EXERCISE: Skip the images and return the records below exactly.

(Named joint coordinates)

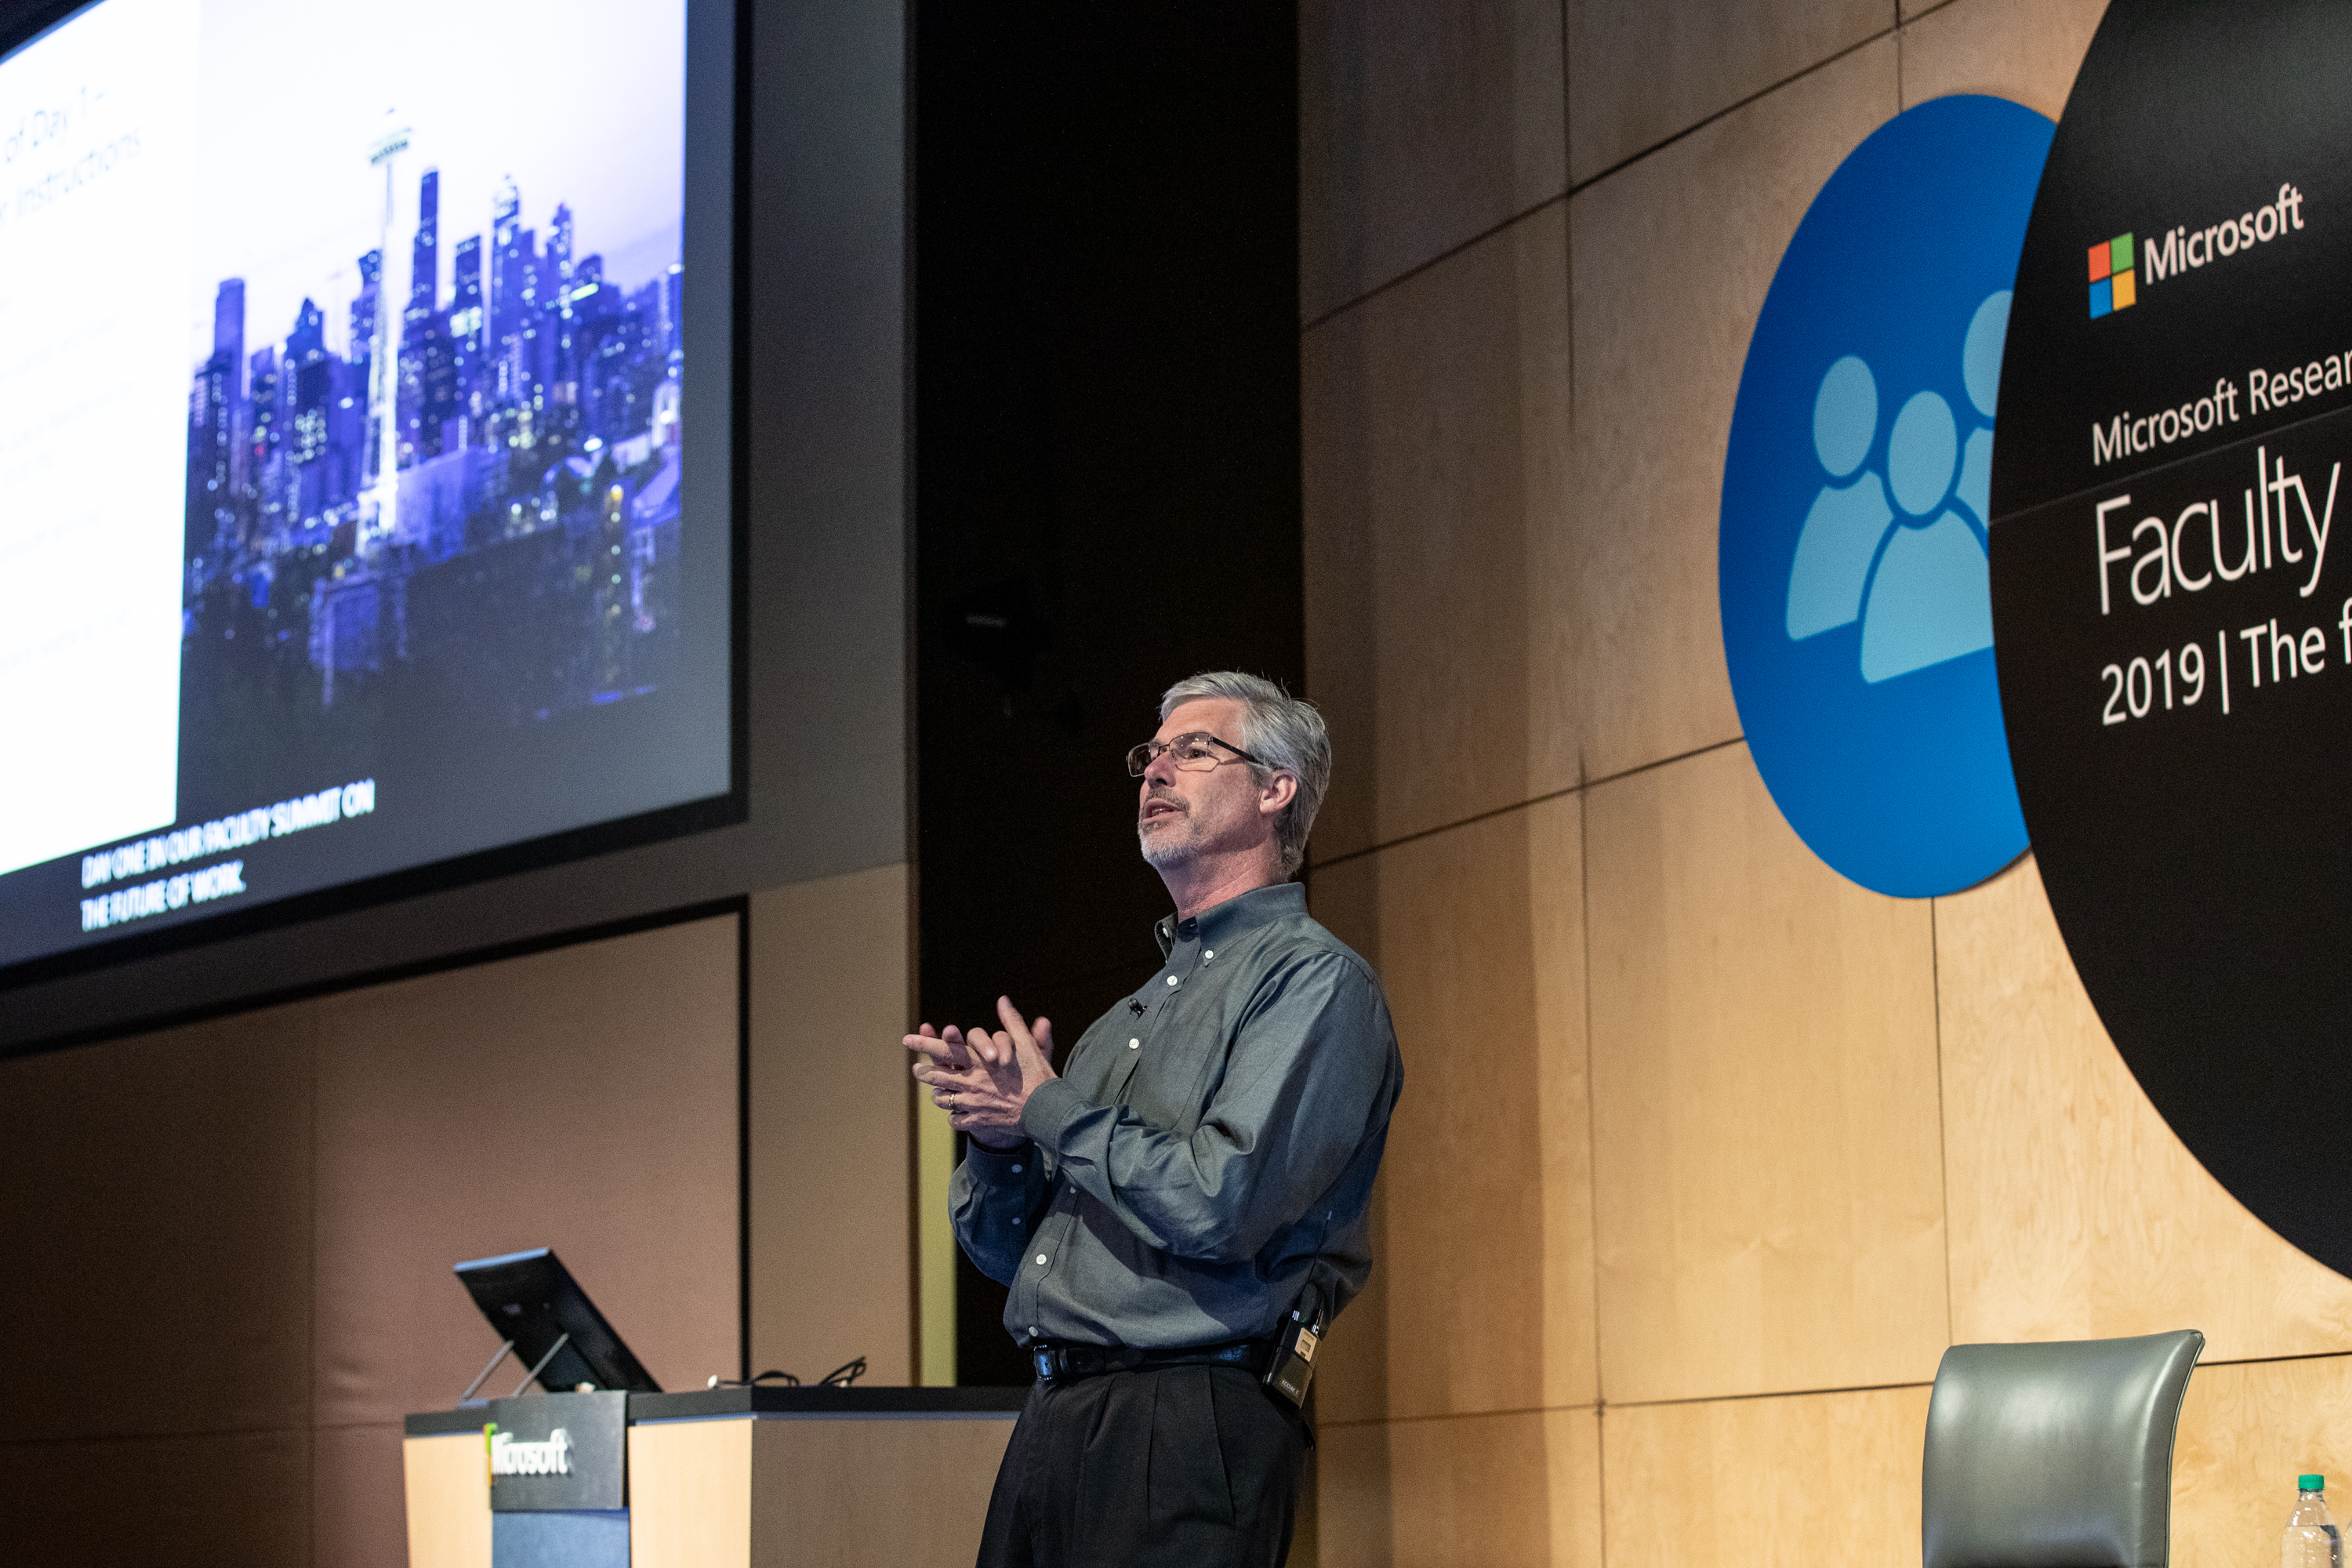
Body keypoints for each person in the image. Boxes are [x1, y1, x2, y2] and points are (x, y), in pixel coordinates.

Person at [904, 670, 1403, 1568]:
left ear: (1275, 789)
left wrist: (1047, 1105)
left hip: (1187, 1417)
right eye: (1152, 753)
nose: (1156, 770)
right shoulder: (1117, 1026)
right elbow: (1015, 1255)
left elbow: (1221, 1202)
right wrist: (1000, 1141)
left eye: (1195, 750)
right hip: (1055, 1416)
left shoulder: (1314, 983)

ANSWER SECTION:
Body keypoints for each person in the image. Boxes are [x1, y1, x2, y2] and points are (x, y), in pixel coordinates.

Person at [904, 670, 1403, 1568]:
left ear: (1275, 789)
left wrist: (1047, 1105)
left hip: (1187, 1417)
right eye: (1152, 753)
nose: (1156, 770)
right shoulder: (1117, 1026)
right elbow: (1015, 1255)
left elbow: (1221, 1202)
right wrist: (1000, 1141)
left eye: (1195, 750)
right hip: (1055, 1416)
left shoulder: (1314, 983)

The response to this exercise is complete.